Once Works Well was pure technology. Now it seeks merely to divert.
Pansy subjects - Verse! Opera! Domestic trivia! - are now commonplace.
The 300-word limit for posts is retained. The ego is enlarged

Friday, 24 December 2010

A matter of some delicacy

Yesterday, those with fast reaction times may have noticed a Works Well post with a blog life of ten minutes. I was reflecting on my personal guidelines for blogging and on the unexpected late-life benefits blogging has brought me. Sentimentality got the better of my prose, hence the deletion. Here’s its replacement.

On the F├╝nffingerplatz blog the subject of beer is omnipresent, recently extended to traditional English pint glasses. I commented there were two types (the jug with a handle and the straight-sider), each representing the two sides of the class divide. This was disputed - in the nicest possible way. I offer this historical adumbration.

Once, nearly all pint glasses were straight siders, widening very slightly towards the top. Their obvious benefit was the thinness of the glass. In the fifties keg beer was introduced in the UK and was welcomed; its flavour was anodyne but its quality was consistent, unlike conventional pump beer then sold, wretchedly maintained, by many careless landlords.

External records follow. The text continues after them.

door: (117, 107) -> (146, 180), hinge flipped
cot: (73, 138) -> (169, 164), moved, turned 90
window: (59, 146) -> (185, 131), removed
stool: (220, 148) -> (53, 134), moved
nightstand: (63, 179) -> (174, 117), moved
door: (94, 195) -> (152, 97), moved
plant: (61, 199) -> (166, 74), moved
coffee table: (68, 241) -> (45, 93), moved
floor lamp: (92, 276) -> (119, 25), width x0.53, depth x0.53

A few years later, in reaction to keg beer (symbolised by Watney’s Red Barrel), the Campaign for Real Ale (CAMRA) began. Drinkers were offered a much wider choice of pump beers served by landlords who understood the need to care for their pipes, etc. CAMRA was a middle-class initiative and its supporters, many of them Hooray Henries, insisted on straight-sided glasses. Keg beer lingered in pubs where drinkers seemed not to care about these newer beers and, in my mind, is associated with much thicker handled jugs with a discouraging mould line round the rim.

It is no longer PC to pretend to be objective about the UK class system and so I will leave it at that.